== Problem to solve ==
With the material below, print exactly the lines between the line holding "part: (144, 708) -> (105, 519), size x1.67" and the line holding "part: (258, 1163) -> (223, 853), moved", inclusive. Add nothing else.

━━━ Material provided ━━━

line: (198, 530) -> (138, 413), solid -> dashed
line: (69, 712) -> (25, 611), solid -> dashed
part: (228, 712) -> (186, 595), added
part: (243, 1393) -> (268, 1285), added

━━━
━━━ Material provided ━━━

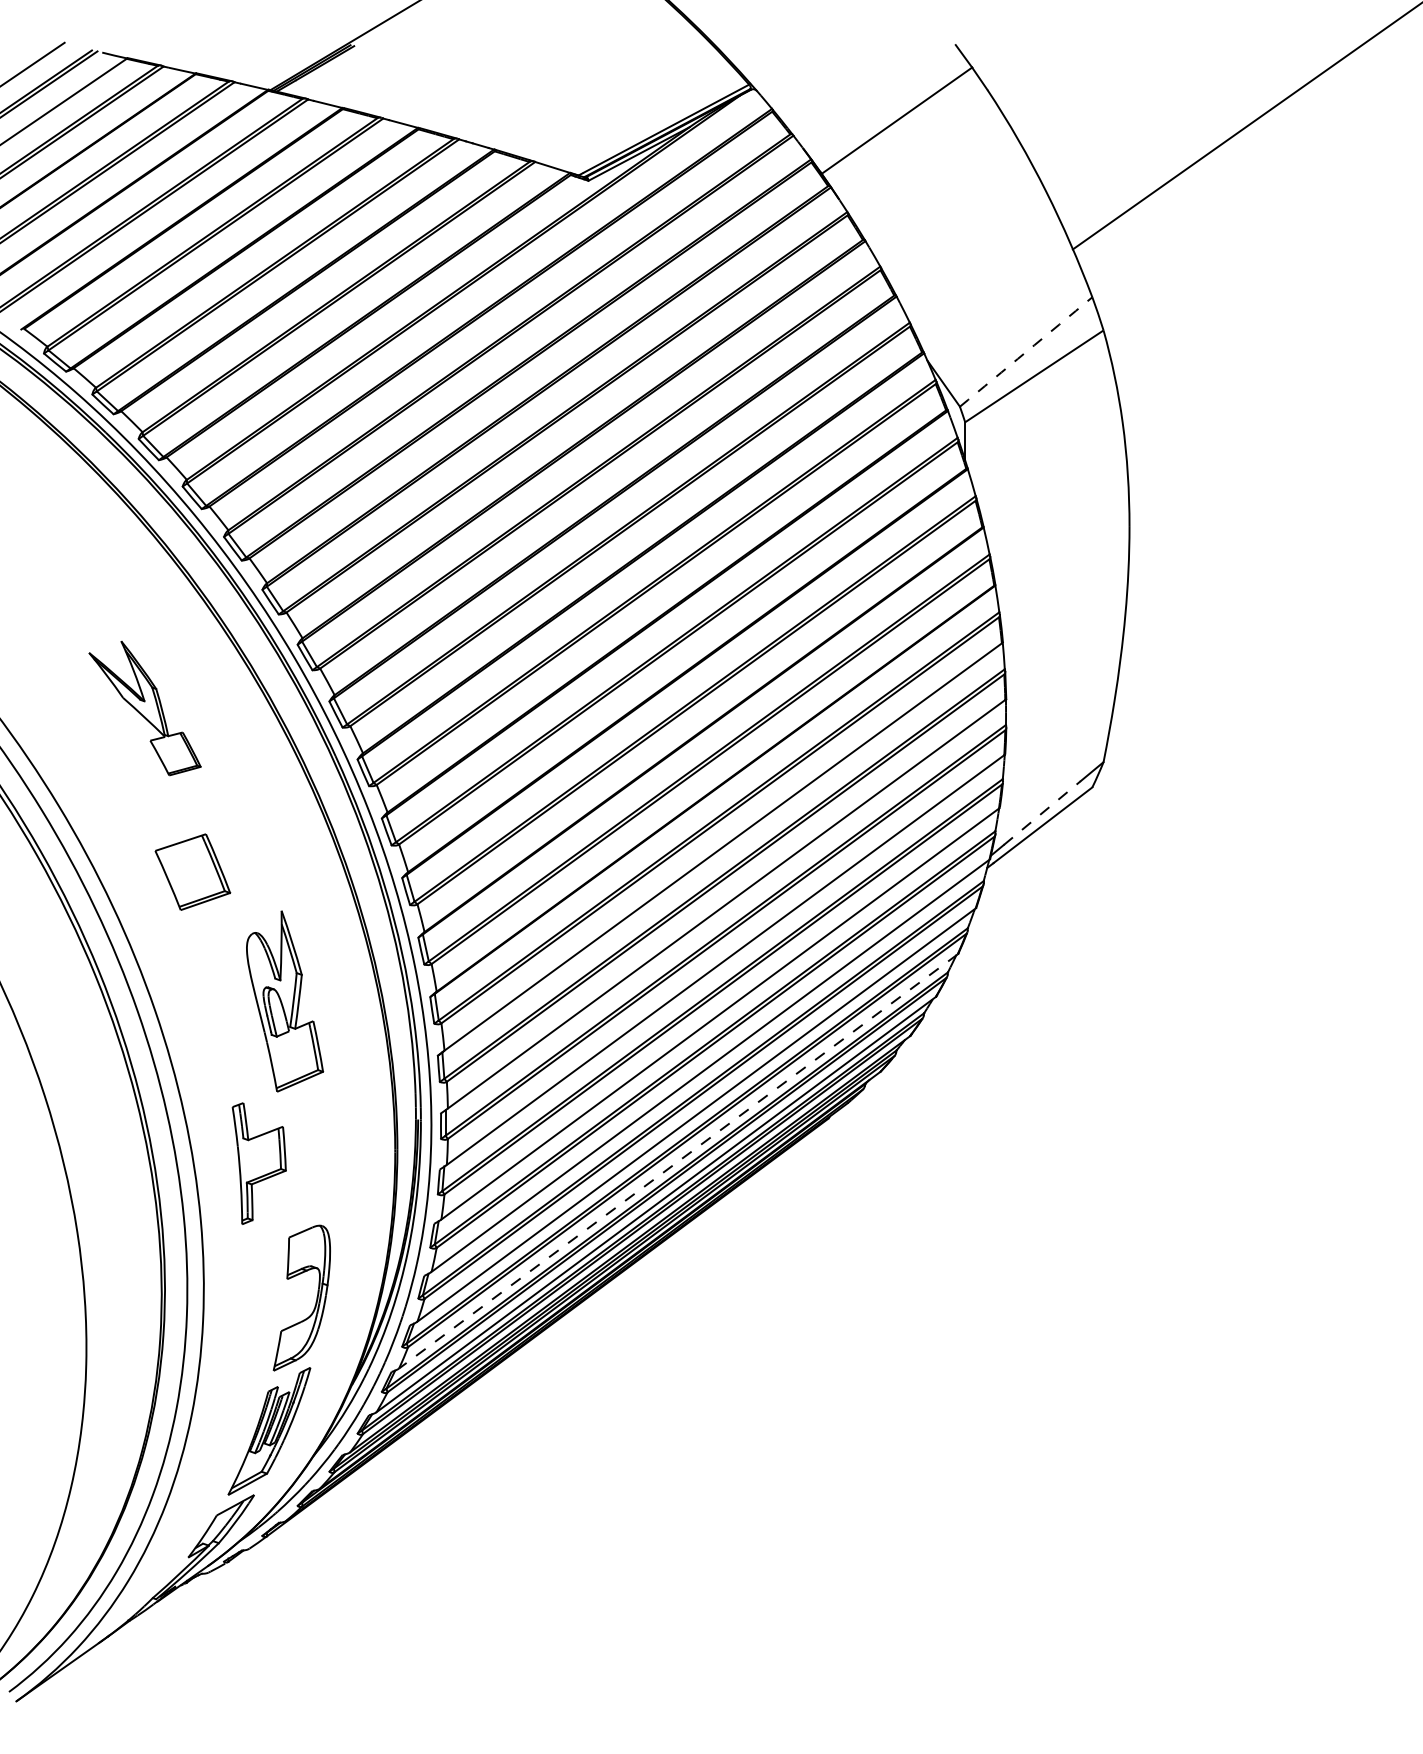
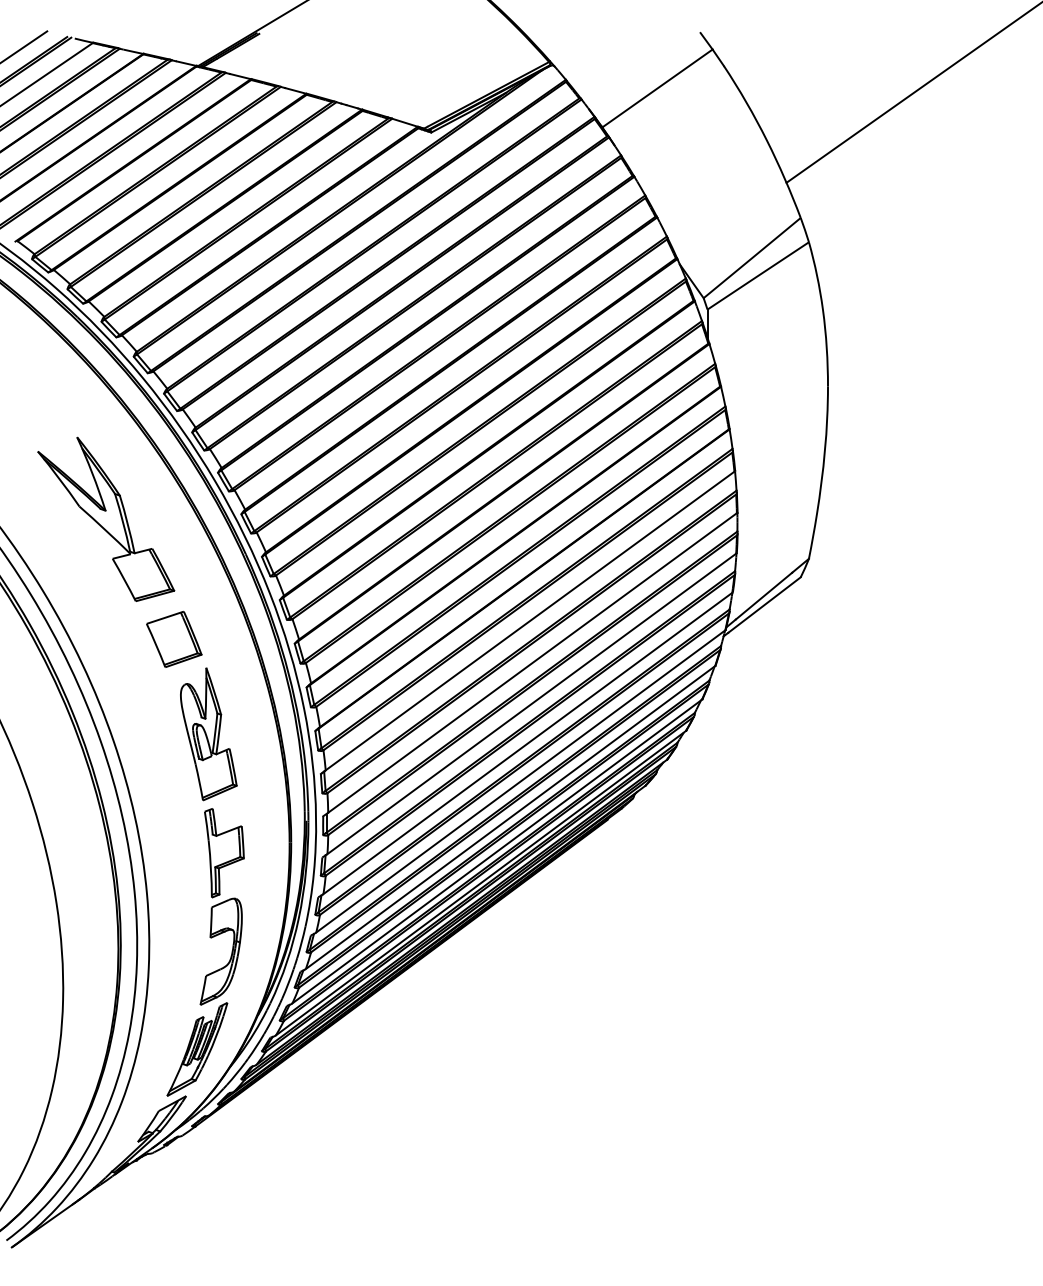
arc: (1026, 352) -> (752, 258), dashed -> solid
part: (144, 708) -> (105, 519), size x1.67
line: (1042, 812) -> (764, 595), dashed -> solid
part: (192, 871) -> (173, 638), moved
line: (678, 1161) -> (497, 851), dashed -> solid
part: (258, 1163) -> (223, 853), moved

━━━

== Finished exercise ==
part: (144, 708) -> (105, 519), size x1.67
line: (1042, 812) -> (764, 595), dashed -> solid
part: (192, 871) -> (173, 638), moved
line: (678, 1161) -> (497, 851), dashed -> solid
part: (258, 1163) -> (223, 853), moved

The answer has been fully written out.